*** RECORDS FOR THE EXERCISE ***
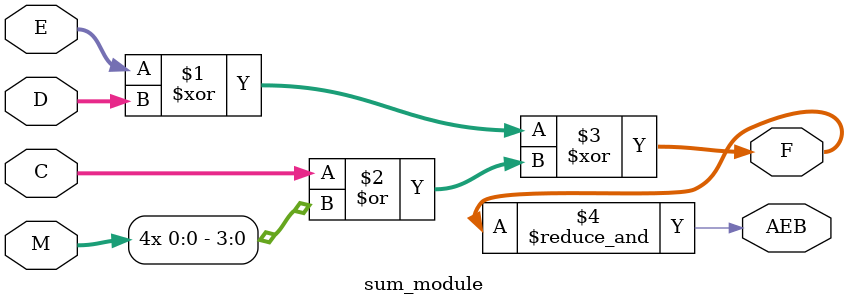
<source format=v>
/*************************************************************************/
/* 74181 - A historic 4 bit ALU                                          */
/*************************************************************************/

module alu74181 (

`ifdef USE_POWER_PINS
	inout vccd1,
	inout vssd1,
`endif

  input [3:0] A, B, S,
  input CNb, M,
  output [3:0] F,
  output AEB, X, Y, CN4b,
  output [7:0] io_oeb
);

  assign io_oeb = 8'b0;

  top_alu74181 top_alu74181 (A, B, S, CNb, M, F, AEB, X, Y, CN4b);

endmodule

/*************************************************************************/

module top_alu74181 (

  input [3:0] A, B, S,
  input CNb, M,
  output [3:0] F,
  output AEB, X, Y, CN4b
);

  wire [3:0] E, D, C, Bb;

  e_module e_mod (A, B, S, E);
  d_module d_mod (A, B, S, D);
  cla_module cla_mod (E, D, CNb, C, X, Y, CN4b);
  sum_module sum_mod (E, D, C, M, F, AEB);

endmodule

/*************************************************************************/

module e_module (

  input [3:0] A, B, S,
  output [3:0] E
);

  wire [3:0]  ABS3, ABbS2;

  assign ABS3 = A&B&{4{S[3]}};
  assign ABbS2 = A&~B&{4{S[2]}};
  assign E = ~(ABS3|ABbS2);

endmodule

/*************************************************************************/

module d_module (

  input [3:0] A, B, S,
  output [3:0] D
);

  wire [3:0]  BbS1, BS0;

  assign BbS1 = ~B&{4{S[1]}};
  assign BS0 = B&{4{S[0]}};
  assign D = ~(BbS1|BS0|A);

endmodule

/*************************************************************************/

module cla_module (

  input [3:0] Gb, Pb,
  input CNb,
  output [3:0] C,
  output X, Y, CN4b
);

  assign C[0] = ~CNb;
  assign C[1] = ~(Pb[0]|(CNb&Gb[0]));
  assign C[2] = ~(Pb[1]|(Pb[0]&Gb[1])|(CNb&Gb[0]&Gb[1]));
  assign C[3] = ~(Pb[2]|(Pb[1]&Gb[2])|(Pb[0]&Gb[1]&Gb[2])|(CNb&Gb[0]&Gb[1]&Gb[2]));
  assign X = ~&Gb;
  assign Y = ~(Pb[3]|(Pb[2]&Gb[3])|(Pb[1]&Gb[2]&Gb[3])|(Pb[0]&Gb[1]&Gb[2]&Gb[3]));
  assign CN4b = ~(Y&~(&Gb&CNb));

endmodule

/*************************************************************************/

module sum_module (

  input [3:0] E, D, C,
  input M,
  output [3:0] F,
  output AEB
);

  assign F = (E ^ D) ^ (C|{4{M}});
  assign AEB = &F;

endmodule

</source>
***
In the records, how many lines hold the word "output"? Answer with the number and no other words.

*RESPONSE BOX:* 11